From the first line to the last, repeat the data exactly but leave out the pictures.

----

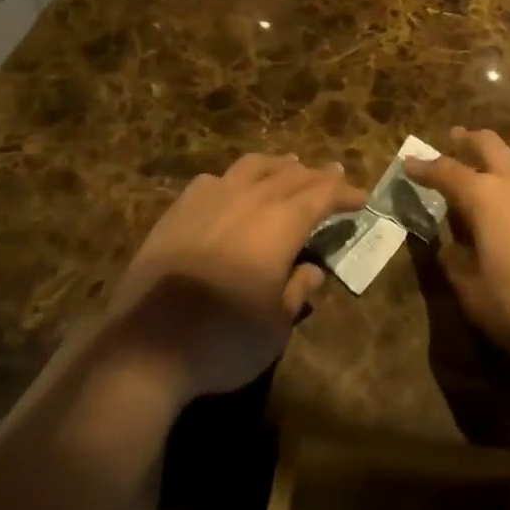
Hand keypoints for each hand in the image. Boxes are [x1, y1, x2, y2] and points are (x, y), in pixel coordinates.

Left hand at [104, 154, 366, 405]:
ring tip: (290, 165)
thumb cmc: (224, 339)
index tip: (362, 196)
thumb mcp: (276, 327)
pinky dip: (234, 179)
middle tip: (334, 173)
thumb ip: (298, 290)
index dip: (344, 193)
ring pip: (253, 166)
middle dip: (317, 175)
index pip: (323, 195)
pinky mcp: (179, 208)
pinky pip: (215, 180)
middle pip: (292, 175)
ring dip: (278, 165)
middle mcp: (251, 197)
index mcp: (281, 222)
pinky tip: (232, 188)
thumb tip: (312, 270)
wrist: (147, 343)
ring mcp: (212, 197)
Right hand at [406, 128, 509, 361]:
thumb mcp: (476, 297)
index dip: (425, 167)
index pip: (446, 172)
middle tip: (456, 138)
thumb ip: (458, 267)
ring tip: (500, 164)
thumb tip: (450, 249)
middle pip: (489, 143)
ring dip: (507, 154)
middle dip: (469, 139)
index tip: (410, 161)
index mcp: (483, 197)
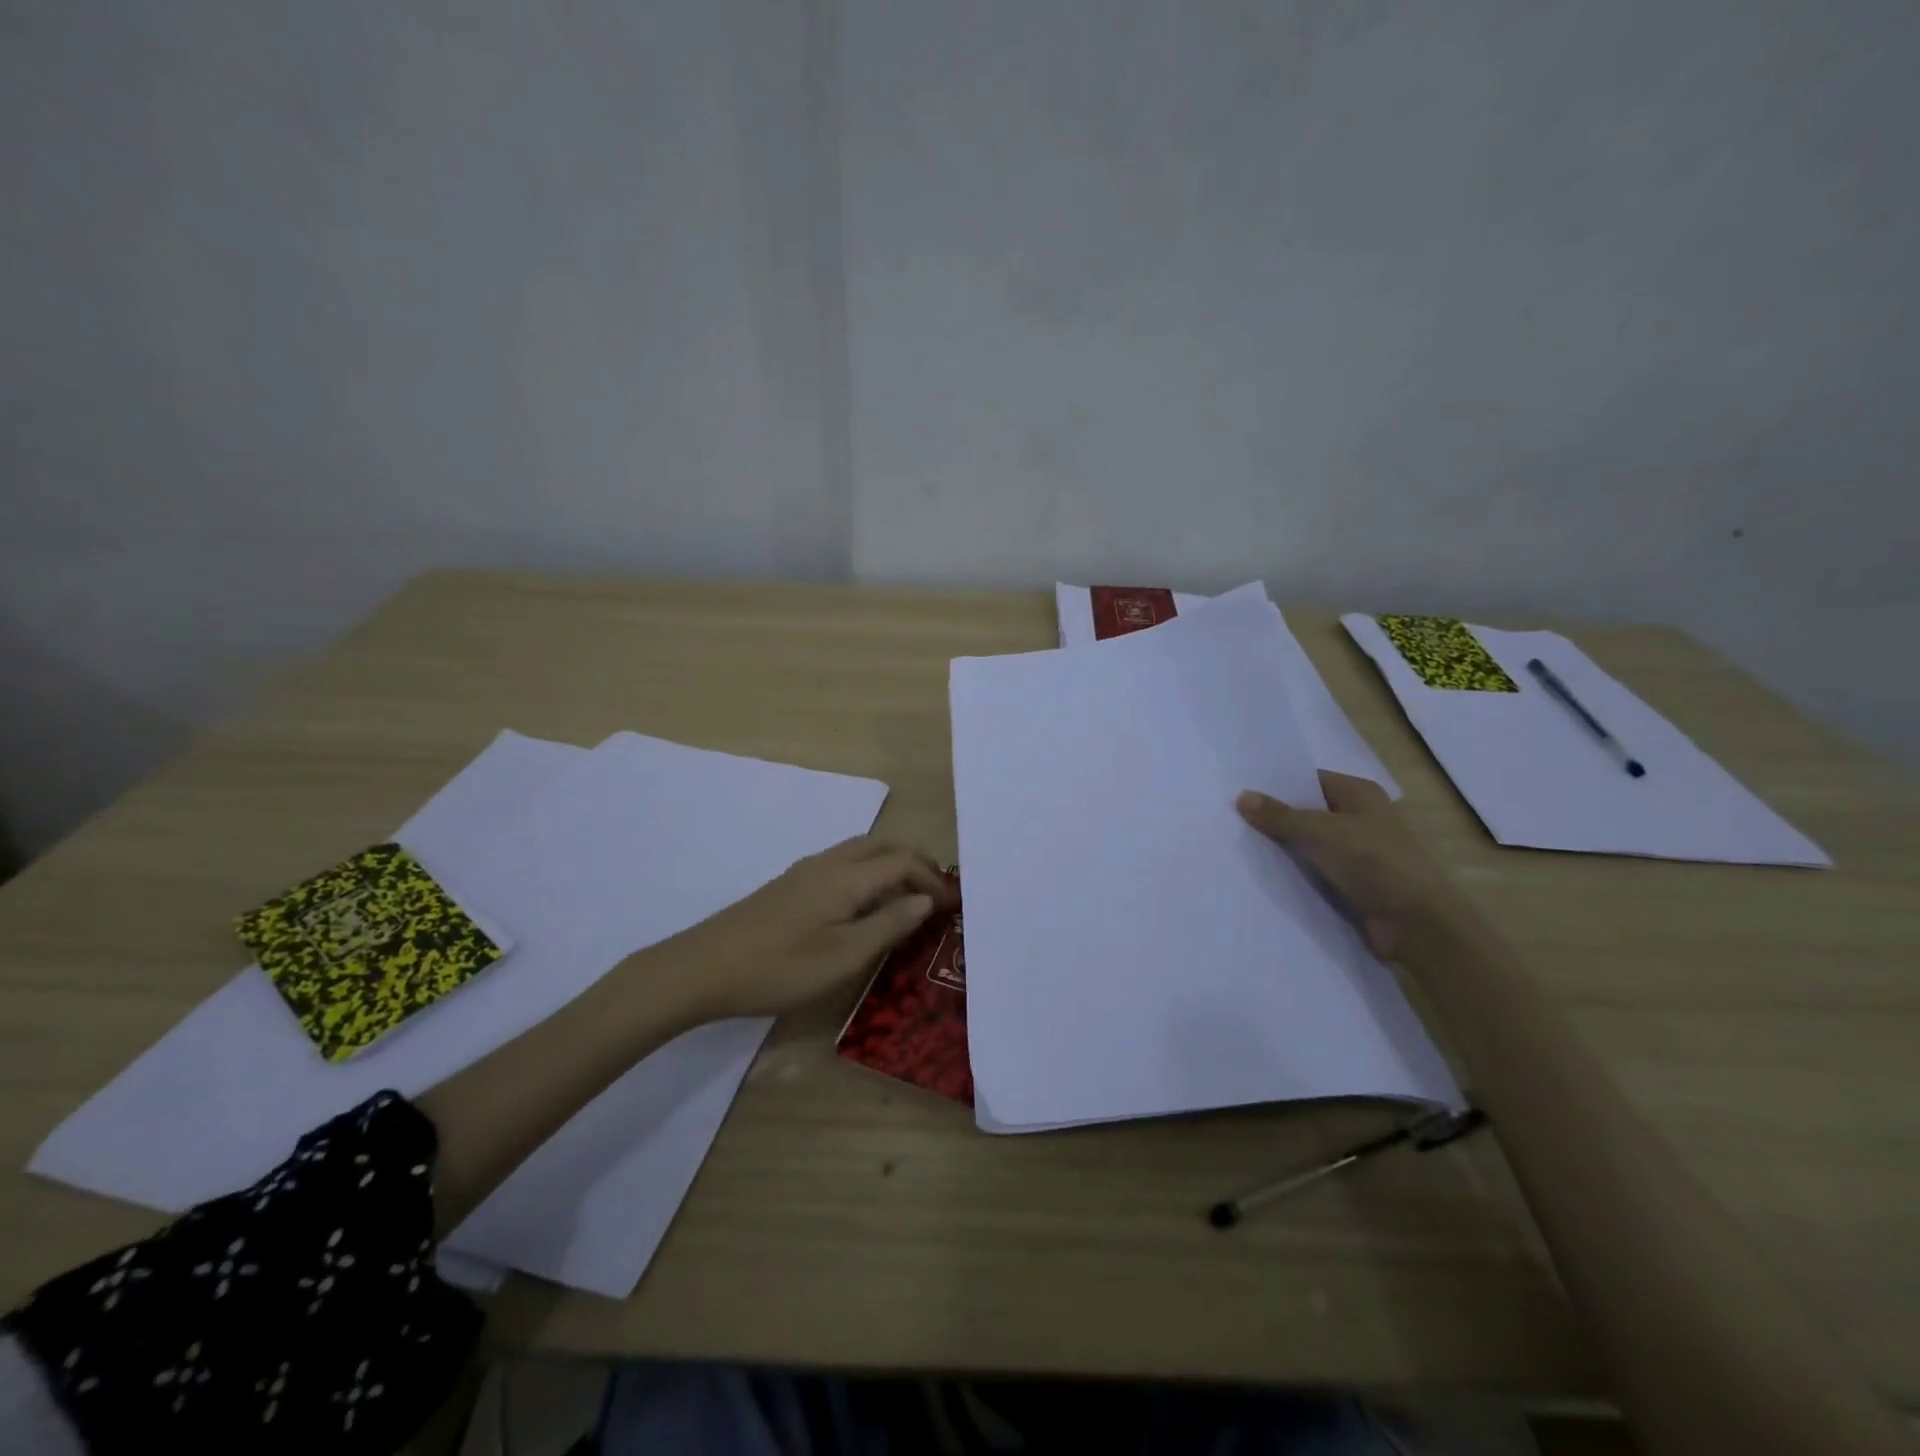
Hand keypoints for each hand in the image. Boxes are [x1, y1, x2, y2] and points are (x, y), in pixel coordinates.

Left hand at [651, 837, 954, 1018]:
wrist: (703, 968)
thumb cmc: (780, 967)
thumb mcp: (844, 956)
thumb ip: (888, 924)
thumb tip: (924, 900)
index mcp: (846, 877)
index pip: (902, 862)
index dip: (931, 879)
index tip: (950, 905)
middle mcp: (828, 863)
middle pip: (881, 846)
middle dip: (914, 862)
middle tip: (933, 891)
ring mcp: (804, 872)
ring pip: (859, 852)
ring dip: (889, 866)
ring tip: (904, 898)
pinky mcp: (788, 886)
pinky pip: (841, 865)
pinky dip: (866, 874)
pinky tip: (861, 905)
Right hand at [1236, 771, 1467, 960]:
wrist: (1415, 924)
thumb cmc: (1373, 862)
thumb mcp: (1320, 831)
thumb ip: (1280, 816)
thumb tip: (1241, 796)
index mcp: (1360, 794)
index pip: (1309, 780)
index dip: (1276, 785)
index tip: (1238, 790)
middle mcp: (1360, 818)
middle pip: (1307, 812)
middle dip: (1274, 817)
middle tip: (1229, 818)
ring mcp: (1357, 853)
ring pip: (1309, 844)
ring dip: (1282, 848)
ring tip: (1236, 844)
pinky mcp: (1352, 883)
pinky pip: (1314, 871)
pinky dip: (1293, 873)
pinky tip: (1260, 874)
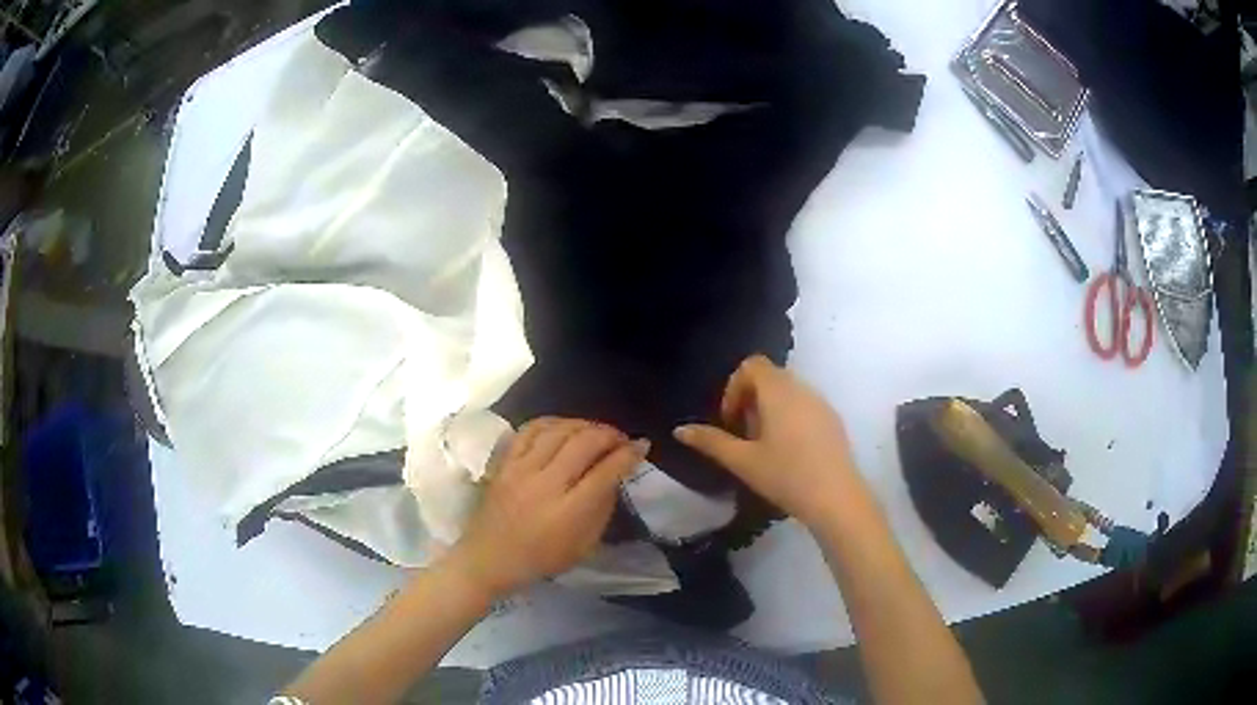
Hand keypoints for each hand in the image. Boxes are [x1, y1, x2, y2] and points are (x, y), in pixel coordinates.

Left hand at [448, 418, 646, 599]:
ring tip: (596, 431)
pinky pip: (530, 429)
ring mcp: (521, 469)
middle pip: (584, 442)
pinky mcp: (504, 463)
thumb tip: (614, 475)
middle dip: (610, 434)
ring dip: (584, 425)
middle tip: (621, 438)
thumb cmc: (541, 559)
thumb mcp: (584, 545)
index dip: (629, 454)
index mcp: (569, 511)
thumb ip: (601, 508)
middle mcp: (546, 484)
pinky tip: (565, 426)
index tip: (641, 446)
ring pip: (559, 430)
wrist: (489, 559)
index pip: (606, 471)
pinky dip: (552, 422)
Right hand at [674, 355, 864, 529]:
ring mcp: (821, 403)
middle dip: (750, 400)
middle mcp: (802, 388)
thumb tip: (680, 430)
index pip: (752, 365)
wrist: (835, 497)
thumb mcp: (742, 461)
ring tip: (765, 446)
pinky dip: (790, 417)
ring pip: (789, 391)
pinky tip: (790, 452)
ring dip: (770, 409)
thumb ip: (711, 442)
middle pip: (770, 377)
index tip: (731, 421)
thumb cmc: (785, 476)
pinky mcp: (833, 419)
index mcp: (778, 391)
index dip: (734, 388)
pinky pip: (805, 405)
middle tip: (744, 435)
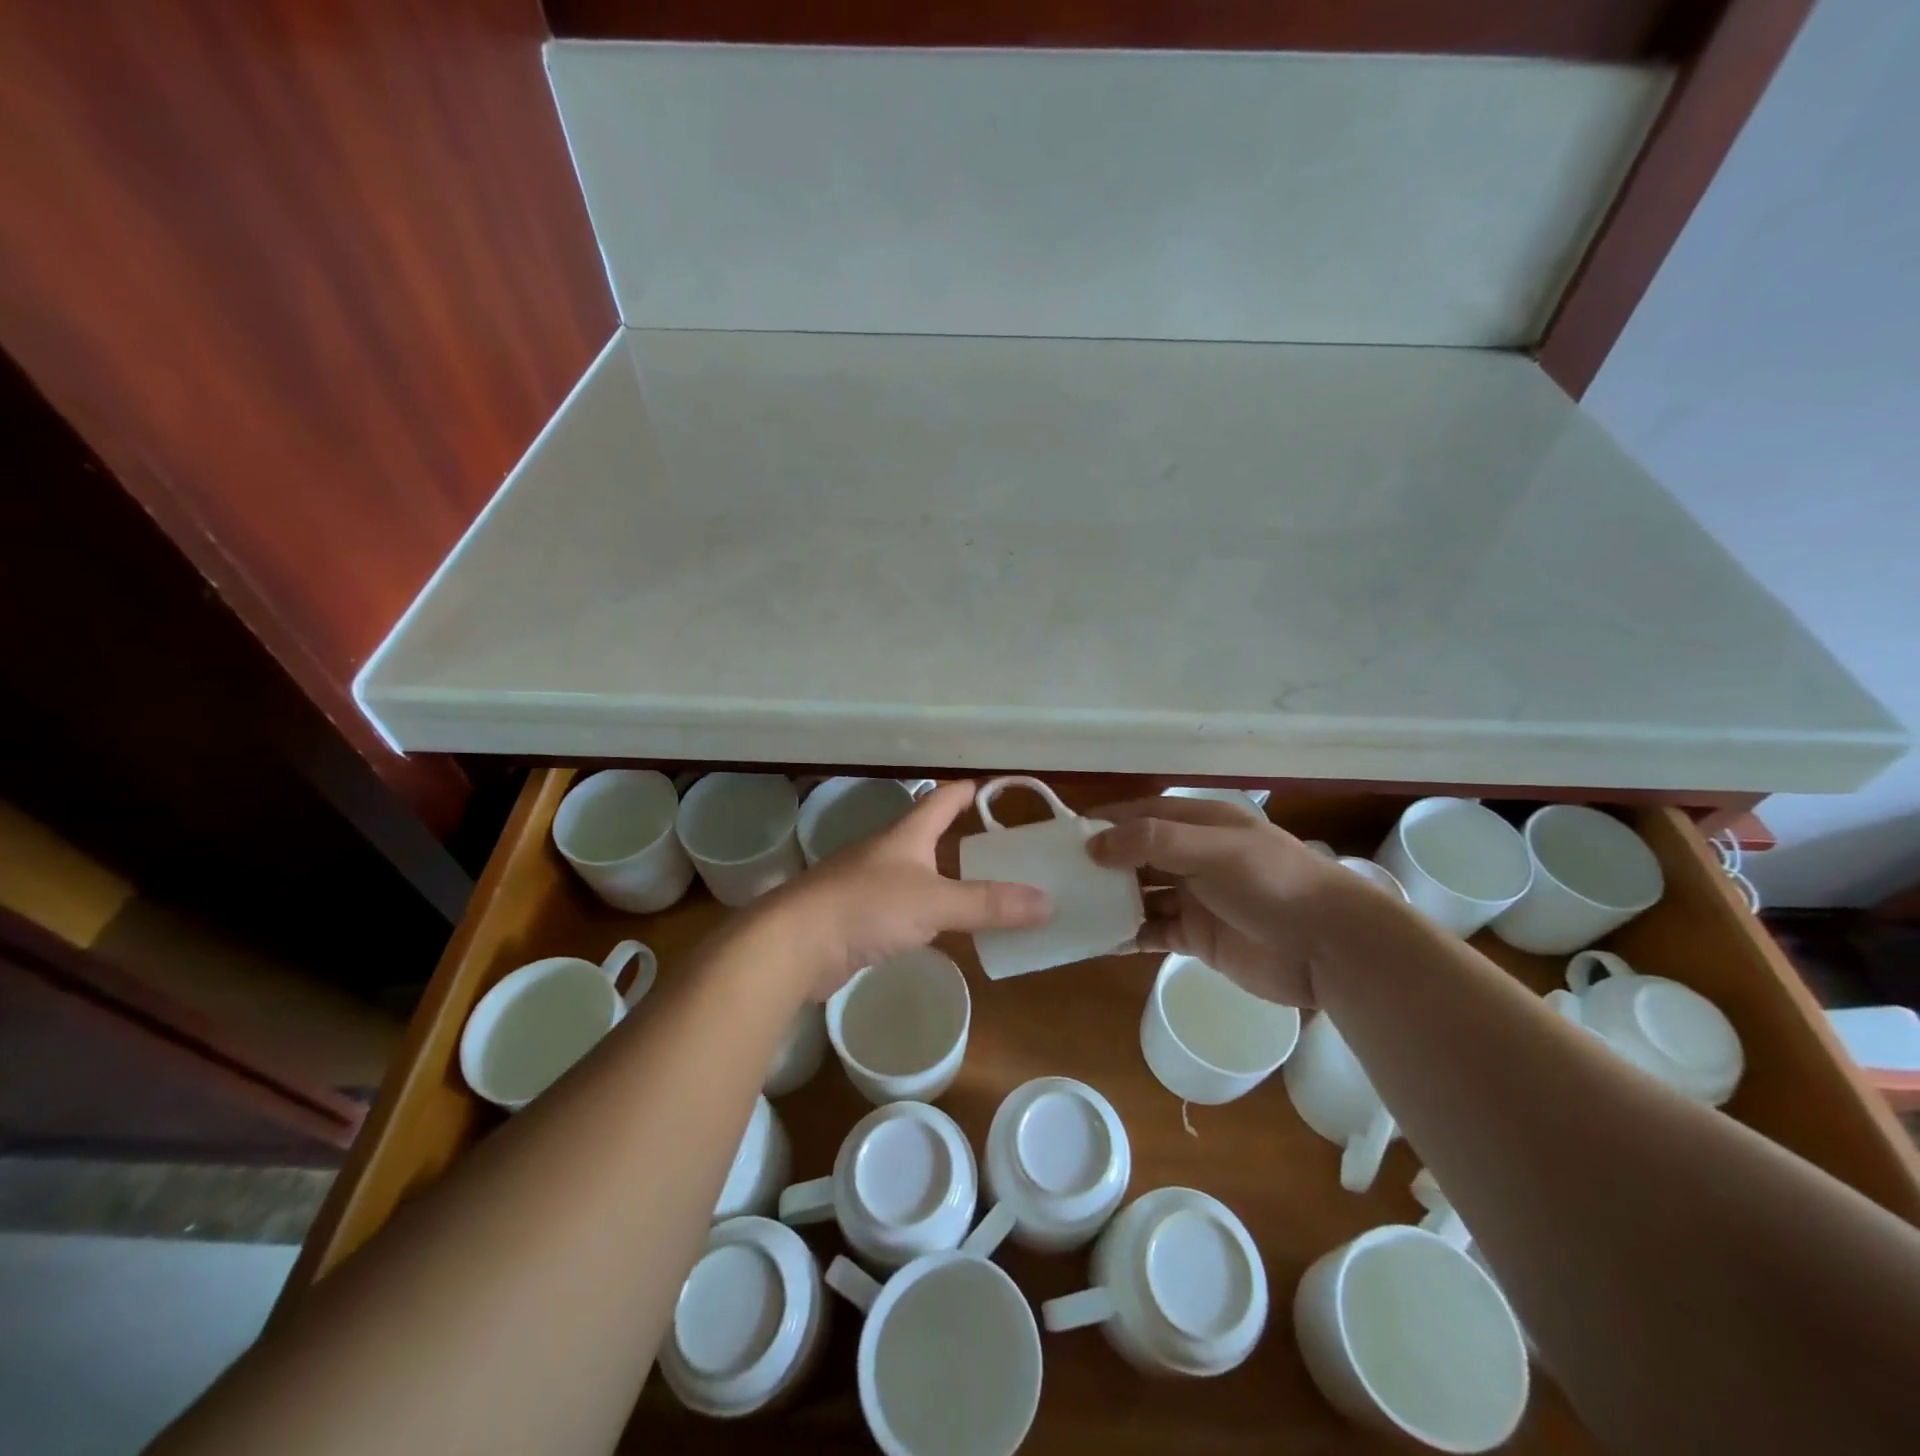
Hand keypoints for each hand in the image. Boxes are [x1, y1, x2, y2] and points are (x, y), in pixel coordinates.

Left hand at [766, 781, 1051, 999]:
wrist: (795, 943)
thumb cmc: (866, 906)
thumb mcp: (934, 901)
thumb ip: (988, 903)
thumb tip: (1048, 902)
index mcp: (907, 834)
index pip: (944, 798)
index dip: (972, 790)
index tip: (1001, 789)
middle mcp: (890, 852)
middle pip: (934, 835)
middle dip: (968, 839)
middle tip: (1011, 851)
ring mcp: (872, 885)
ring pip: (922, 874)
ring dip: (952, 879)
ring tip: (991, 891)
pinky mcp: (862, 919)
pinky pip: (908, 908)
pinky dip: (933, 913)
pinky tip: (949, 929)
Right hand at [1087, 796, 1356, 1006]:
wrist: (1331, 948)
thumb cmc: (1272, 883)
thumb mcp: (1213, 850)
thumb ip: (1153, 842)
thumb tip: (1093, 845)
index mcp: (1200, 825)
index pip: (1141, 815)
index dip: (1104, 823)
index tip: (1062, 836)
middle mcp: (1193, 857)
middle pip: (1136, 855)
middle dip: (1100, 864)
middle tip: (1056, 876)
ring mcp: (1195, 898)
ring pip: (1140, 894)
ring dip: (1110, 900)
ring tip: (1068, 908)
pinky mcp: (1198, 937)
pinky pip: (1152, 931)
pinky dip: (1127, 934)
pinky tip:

----

OUTPUT:
Hand keypoints for each hand in the image. Boxes are [x1, y1, x2, y2] and points are (x, y), in pixel coordinates.

Left hand at [104, 154, 366, 405]:
ring tip: (290, 165)
thumb cmc: (224, 339)
index tip: (362, 196)
thumb mcp: (276, 327)
pinky dip: (234, 179)
middle tip: (334, 173)
thumb ip: (298, 290)
index dip: (344, 193)
ring pip: (253, 166)
middle dip: (317, 175)
index pip: (323, 195)
pinky mcp: (179, 208)
pinky pip: (215, 180)
middle pip: (292, 175)
ring dip: (278, 165)
middle mcp: (251, 197)
index mcp: (281, 222)
pinky tip: (232, 188)
thumb tip: (312, 270)
wrist: (147, 343)
ring mcp: (212, 197)
Right hand at [406, 128, 509, 361]:
thumb mcp: (476, 297)
index dip: (425, 167)
index pip: (446, 172)
middle tip: (456, 138)
thumb ip: (458, 267)
ring tip: (500, 164)
thumb tip: (450, 249)
middle pip: (489, 143)
ring dip: (507, 154)
middle dip: (469, 139)
index tip: (410, 161)
index mcp: (483, 197)
Hand keypoints for each hand in the image. Boxes are [x1, y1, x2, y2] and points are (x, y), in pixel coordinates.

Left hand at [651, 837, 954, 1018]:
wrist: (703, 968)
thumb cmc: (780, 967)
thumb mcp: (844, 956)
thumb ip: (888, 924)
thumb tip: (924, 900)
index mcp: (846, 877)
index pip: (902, 862)
index dip: (931, 879)
index tip: (950, 905)
middle mcp: (828, 863)
middle pip: (881, 846)
middle dip: (914, 862)
middle tip: (933, 891)
ring mcp: (804, 872)
ring pip: (859, 852)
ring dip: (889, 866)
ring tip: (904, 898)
pinky mcp: (788, 886)
pinky pip: (841, 865)
pinky dip: (866, 874)
pinky tip: (861, 905)
Right hand at [1236, 771, 1467, 960]:
wrist: (1415, 924)
thumb cmc: (1373, 862)
thumb mcp: (1320, 831)
thumb ip: (1280, 816)
thumb tip: (1241, 796)
index mcp: (1360, 794)
index pip: (1309, 780)
index dip: (1276, 785)
index tip: (1238, 790)
middle mcp: (1360, 818)
middle pip: (1307, 812)
middle dip: (1274, 817)
middle tip: (1229, 818)
ring mcp: (1357, 853)
ring pip: (1309, 844)
ring dip: (1282, 848)
ring tip: (1236, 844)
pinky mcp: (1352, 883)
pinky pip: (1314, 871)
pinky dip: (1293, 873)
pinky tip: (1260, 874)
Hand keypoints for each hand in the image. Boxes are [x1, y1, x2, y2] and points are (x, y), in pixel coordinates.

Left hand at [448, 418, 646, 599]:
ring tip: (596, 431)
pinky pip: (530, 429)
ring mcp: (521, 469)
middle pip: (584, 442)
pinky mcp: (504, 463)
thumb tip: (614, 475)
middle dip: (610, 434)
ring dip: (584, 425)
middle tip: (621, 438)
thumb cmc: (541, 559)
thumb mcp: (584, 545)
index dip: (629, 454)
index mcp: (569, 511)
thumb ip: (601, 508)
middle mcp: (546, 484)
pinky tip: (565, 426)
index tip: (641, 446)
ring pip: (559, 430)
wrist: (489, 559)
index pip: (606, 471)
pinky dip: (552, 422)
Right hand at [674, 355, 864, 529]:
ring mcp: (821, 403)
middle dip: (750, 400)
middle mcp: (802, 388)
thumb tip: (680, 430)
index pip: (752, 365)
wrist: (835, 497)
thumb mcp: (742, 461)
ring tip: (765, 446)
pinky dip: (790, 417)
ring pip: (789, 391)
pinky tip: (790, 452)
ring dip: (770, 409)
thumb ip: (711, 442)
middle pip: (770, 377)
index tip: (731, 421)
thumb cmc: (785, 476)
pinky mcp: (833, 419)
index mcp: (778, 391)
index dip: (734, 388)
pinky pip: (805, 405)
middle tip: (744, 435)
Hand keypoints for each hand in the image. Boxes are [x1, y1, x2, y2] and points are (x, y), in pixel coordinates.

Left hand at [766, 781, 1051, 999]:
wrist: (795, 943)
thumb cmc: (866, 906)
thumb mcp: (934, 901)
thumb ip: (988, 903)
thumb tip: (1048, 902)
index mcp: (907, 834)
index pip: (944, 798)
index dip: (972, 790)
index tip: (1001, 789)
middle mcp: (890, 852)
middle pip: (934, 835)
middle dip: (968, 839)
middle tip: (1011, 851)
ring mcp: (872, 885)
ring pip: (922, 874)
ring dip: (952, 879)
ring tip: (991, 891)
pinky mcp: (862, 919)
pinky pip: (908, 908)
pinky dip: (933, 913)
pinky tip: (949, 929)
Right hand at [1087, 796, 1356, 1006]:
wrist: (1331, 948)
thumb cmc: (1272, 883)
thumb mcp: (1213, 850)
thumb ip: (1153, 842)
thumb tip: (1093, 845)
index mcp: (1200, 825)
index pip: (1141, 815)
index dip: (1104, 823)
index tip: (1062, 836)
middle mcp: (1193, 857)
middle pip: (1136, 855)
middle dip: (1100, 864)
middle tip: (1056, 876)
ring mcp: (1195, 898)
ring pip: (1140, 894)
ring dip: (1110, 900)
ring tip: (1068, 908)
pinky mcp: (1198, 937)
pinky pip: (1152, 931)
pinky dip: (1127, 934)
pinky tip:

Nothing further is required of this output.